La destruction partielle au cours d’une opération de nettoyage d’une peinture d’Edmond Dubrunfaut, qui se trouve dans le couloir de la gare de Tournai, a incité les mandataires régionaux Christian Brotcorne (CDH) et Jean-Luc Crucke (MR) à interpeller la ministre Inge Vervotte (CD&V). Les mandataires hainuyers s’inquiétaient notamment de savoir si la SNCB et son personnel connaissaient cette œuvre.
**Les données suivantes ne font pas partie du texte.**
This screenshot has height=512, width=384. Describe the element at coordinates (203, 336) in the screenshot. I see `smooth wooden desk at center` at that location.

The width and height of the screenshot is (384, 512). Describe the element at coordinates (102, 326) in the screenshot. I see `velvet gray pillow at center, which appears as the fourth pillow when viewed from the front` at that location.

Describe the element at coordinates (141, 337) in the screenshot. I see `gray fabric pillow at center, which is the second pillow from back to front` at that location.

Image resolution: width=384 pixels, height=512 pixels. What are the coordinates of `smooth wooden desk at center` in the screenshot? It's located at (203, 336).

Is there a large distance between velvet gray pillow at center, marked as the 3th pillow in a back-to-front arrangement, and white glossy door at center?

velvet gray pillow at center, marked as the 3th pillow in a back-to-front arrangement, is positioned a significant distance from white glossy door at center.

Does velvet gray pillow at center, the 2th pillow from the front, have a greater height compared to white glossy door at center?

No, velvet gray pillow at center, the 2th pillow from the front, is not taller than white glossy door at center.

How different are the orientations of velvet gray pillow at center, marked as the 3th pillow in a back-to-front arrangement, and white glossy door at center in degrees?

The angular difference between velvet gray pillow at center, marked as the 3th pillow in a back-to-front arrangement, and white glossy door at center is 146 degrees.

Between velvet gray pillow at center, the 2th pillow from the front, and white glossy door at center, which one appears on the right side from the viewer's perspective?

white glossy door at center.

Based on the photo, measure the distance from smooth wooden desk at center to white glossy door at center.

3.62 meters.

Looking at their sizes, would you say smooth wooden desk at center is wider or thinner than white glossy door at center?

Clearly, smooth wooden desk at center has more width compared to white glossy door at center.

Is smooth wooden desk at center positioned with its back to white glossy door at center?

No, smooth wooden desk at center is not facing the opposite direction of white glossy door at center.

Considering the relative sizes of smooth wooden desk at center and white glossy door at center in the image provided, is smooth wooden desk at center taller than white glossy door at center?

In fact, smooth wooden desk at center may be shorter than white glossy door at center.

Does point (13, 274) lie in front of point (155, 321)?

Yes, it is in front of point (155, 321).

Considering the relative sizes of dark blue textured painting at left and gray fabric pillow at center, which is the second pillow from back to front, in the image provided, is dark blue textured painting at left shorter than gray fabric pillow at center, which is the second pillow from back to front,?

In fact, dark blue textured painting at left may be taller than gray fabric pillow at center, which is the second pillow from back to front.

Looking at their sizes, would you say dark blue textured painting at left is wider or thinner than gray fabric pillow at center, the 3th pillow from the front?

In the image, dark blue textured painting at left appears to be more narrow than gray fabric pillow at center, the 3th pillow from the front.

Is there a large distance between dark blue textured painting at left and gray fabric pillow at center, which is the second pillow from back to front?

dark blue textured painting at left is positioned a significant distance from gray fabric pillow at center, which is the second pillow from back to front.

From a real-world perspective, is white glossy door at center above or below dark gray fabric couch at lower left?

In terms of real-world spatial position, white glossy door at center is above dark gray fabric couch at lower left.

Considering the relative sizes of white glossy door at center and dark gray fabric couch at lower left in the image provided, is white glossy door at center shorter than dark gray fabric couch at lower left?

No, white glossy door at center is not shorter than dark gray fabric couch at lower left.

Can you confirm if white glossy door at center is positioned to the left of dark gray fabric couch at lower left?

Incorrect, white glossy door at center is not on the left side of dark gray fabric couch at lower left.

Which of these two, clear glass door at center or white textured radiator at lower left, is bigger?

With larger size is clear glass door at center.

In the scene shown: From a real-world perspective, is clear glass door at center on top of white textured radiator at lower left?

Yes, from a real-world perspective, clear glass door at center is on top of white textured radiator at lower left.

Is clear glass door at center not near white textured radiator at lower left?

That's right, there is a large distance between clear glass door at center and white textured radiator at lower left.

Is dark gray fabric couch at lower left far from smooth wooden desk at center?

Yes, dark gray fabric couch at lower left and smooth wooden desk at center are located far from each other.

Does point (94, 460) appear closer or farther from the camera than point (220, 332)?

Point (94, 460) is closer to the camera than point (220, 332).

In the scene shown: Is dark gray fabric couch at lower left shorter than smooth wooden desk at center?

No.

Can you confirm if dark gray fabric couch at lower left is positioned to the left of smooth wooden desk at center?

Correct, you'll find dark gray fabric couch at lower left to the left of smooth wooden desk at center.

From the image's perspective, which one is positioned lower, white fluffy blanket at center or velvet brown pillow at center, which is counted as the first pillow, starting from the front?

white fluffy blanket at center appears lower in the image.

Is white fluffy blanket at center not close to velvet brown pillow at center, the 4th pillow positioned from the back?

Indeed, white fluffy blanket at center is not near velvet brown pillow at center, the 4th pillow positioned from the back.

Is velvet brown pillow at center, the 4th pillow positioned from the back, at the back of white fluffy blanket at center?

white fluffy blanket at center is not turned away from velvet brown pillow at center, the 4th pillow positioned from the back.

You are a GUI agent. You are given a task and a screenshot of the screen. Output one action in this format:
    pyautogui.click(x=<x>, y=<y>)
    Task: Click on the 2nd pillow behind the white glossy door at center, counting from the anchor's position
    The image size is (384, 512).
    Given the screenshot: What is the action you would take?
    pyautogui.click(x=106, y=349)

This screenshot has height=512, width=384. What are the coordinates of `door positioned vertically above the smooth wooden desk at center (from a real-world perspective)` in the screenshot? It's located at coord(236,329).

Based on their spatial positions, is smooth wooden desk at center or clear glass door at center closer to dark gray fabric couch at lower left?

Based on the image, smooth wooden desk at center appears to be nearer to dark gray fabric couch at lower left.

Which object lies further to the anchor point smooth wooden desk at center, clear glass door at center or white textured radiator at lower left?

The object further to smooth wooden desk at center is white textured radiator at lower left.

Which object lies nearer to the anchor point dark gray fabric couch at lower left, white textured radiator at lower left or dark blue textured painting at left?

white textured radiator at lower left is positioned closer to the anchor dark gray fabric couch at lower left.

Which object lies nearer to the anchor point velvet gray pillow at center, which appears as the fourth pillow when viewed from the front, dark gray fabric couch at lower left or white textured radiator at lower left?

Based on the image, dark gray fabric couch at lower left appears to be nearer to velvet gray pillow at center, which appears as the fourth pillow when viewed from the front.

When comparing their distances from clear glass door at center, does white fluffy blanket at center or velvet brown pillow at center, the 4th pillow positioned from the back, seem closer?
"Les travaux ont été commandés par les services de la direction patrimoine de la SNCB et réalisés par le personnel de la gare. Il n’y a pas eu de cahier des charges. Il s’agit de travaux de rénovation d’une peinture réalisée il y a plus de vingt ans. Elle se détériorait avec le temps et était victime d’actes de vandalisme", explique la ministre, qui ajoute: "Certains éléments de la réalisation sont attaqués par l’humidité. La restauration de la peinture n’était pas envisageable vu son état et sa localisation. Quant aux faïences murales qui constituent la partie principale de l’œuvre, elles sont intactes. Une réunion est envisagée entre la direction patrimoine, la Ville de Tournai et la famille Dubrunfaut. Le souci de chaque partie est de valoriser ces réalisations et de présenter l’œuvre aux générations futures qui fréquentent la gare."

Le député Christian Brotcorne veut impérativement tenter de sauver la fresque. "On pourrait envisager son déplacement dans un endroit plus sûr, où elle sera à l’abri des intempéries et de l’humidité. Il faut tout mettre en œuvre pour garder son intérêt artistique." Son voisin frasnois, Jean-Luc Crucke, un habitué des couloirs de la gare, abonde dans le même sens. "C’est une question sentimentale. Tout le monde tient à une œuvre culturelle. Même si M.Dubrunfaut avait des idées politiques très ancrées, il a réalisé de belles choses. J’aimerais donc qu’on les conserve."